### [WHAT YOU SHOULD DO]
Begin with the line containing "- [获取用户信息](zh-cn/kht" and end with the last line of the data below; return those lines exactly, and only those.

——

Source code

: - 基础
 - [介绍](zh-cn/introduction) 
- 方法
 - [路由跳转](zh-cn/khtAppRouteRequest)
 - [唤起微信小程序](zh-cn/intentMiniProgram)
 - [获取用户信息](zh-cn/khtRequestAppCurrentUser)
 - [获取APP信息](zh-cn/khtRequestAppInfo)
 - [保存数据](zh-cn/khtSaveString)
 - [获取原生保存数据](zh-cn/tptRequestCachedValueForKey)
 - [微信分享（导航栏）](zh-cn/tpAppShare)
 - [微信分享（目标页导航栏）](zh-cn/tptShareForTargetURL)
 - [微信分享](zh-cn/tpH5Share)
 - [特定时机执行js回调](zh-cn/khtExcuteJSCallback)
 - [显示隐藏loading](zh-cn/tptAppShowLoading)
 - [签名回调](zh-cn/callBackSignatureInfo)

——

### [ANSWER FOR THIS EXERCISE]
 - [获取用户信息](zh-cn/khtRequestAppCurrentUser)
 - [获取APP信息](zh-cn/khtRequestAppInfo)
 - [保存数据](zh-cn/khtSaveString)
 - [获取原生保存数据](zh-cn/tptRequestCachedValueForKey)
 - [微信分享（导航栏）](zh-cn/tpAppShare)
 - [微信分享（目标页导航栏）](zh-cn/tptShareForTargetURL)
 - [微信分享](zh-cn/tpH5Share)
 - [特定时机执行js回调](zh-cn/khtExcuteJSCallback)
 - [显示隐藏loading](zh-cn/tptAppShowLoading)
 - [签名回调](zh-cn/callBackSignatureInfo)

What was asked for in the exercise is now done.